Monthly Medical Minute: Severe nausea can mean many things

Severe nausea can indicate a variety of health issues



How a UCM emergency medical provider figured out that a patient's middle-of-the-night vomiting wasn't food poisoning.

A week ago, Denise, a UCM patient, had a big agenda with a work meeting presentation that she just could not miss. However, she had been up all night nauseous and vomiting. She chalked it up to the sushi she’d eaten the night before. "Maybe the fish was bad," she thought. However, she reasoned, "My husband ate the same sushi and he's just fine."In any case, she just felt so sick that she knew she couldn't possibly function at work — and figured after feeling this sick, it was something more than she could handle on her own in the middle of the night and she needed a medical opinion right away.

So, she opened her UCMnow app and after selecting the the 'Consult Now' button, she filled out the few short questions and she selected the option for a video consult call.Within just a few minutes, the UCM emergency medical provider called and started the face-to-face interaction with Denise, and he could plainly see that she looked as miserable as she said she felt. He inquired about her general health and she reported that she was generally healthy and did not have any surgical history.As he inquired further about Denise's symptoms, he found that Denise had actually felt nauseous intermittently daily with exposure to certain foods for about a week, and that she'd had a general lack of appetite, but had noticed about a five-pound weight loss in one week.

As they talked, she also said she had a lighter than usual menstrual cycle three weeks prior, but that she did not have abdominal pain, diarrhea, or fever/chills. Additionally, Denise said she felt lightheaded and just couldn’t even think of eating something without vomiting.The UCM emergency medical provider outlined that Denise could have anything from food poisoning to gallstones to viral gastroenteritis to hyperemesis gravidarum.

AN UNEXPECTED DIAGNOSIS

Immediately, Denise questioned him, "What in the world is hyperemesis gravidarum?" After explaining that this was a condition of excessive vomiting that occurs during pregnancy and results in weight loss and dehydration, Denise fell silent for a short time. She then asked him if he would call her back within an hour. As they ended the video chat, he could hear Denise call for her husband. And, an hour later when the UCM emergency medical call connected with Denise, both she and her husband appeared on the video chat screen. Denise immediately disclosed that she tested positive for pregnancy with a home pregnancy test. She and her husband appeared joyfully tearful.
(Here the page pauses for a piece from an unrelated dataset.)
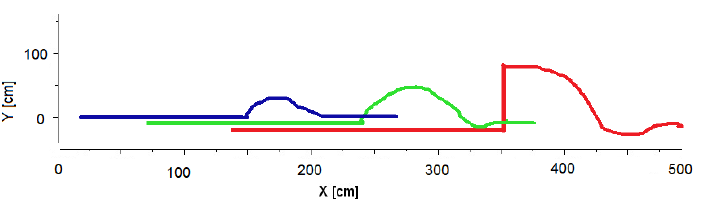
Figure 16. Trajectories of the quadrotors in Experiment 2 when neither catenary–parabola approxi- mation nor the online AFM tuning of the PD controllers are applied. Color code: red, green and blue correspond to leader, mid and rear drones.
SETTING A PLAN FOR IMMEDIATE CARE

After congratulating Denise and her husband with their unexpected news, the UCM emergency medical provider suggested that Denise follow a plan to minimize her nausea and orally re-hydrate as soon as possible. Denise wanted to be as natural and safe as possible with supplements to minimize nausea prior to seeing her OBGYN doctor, so he suggested a regimen of vitamin B-6 supplements (pyridoxine), ginger and over-the-counter options such as doxylamine (Unisom) for management. Should these not suffice for Denise and she became more consistently lightheaded, fatigued, and could not tolerate fluids at all, the UCM emergency medical provider further directed her to call back for other anti-nausea medications or possibly needing intravenous hydration and nausea control at her local emergency department.